- [Directions for this task]: Can you turn every line in these rows into a JSON list of strings, one string per line, with blank lines left out?

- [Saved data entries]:

::::::::::

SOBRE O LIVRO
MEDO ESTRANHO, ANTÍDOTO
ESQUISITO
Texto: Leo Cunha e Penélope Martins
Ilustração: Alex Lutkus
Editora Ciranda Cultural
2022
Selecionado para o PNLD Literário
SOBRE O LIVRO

::::::::::

- [Written response]:
[
  "SOBRE O LIVRO",
  "MEDO ESTRANHO, ANTÍDOTO",
  "ESQUISITO",
  "Texto: Leo Cunha e Penélope Martins",
  "Ilustração: Alex Lutkus",
  "Editora Ciranda Cultural",
  "2022",
  "Selecionado para o PNLD Literário",
  "SOBRE O LIVRO"
]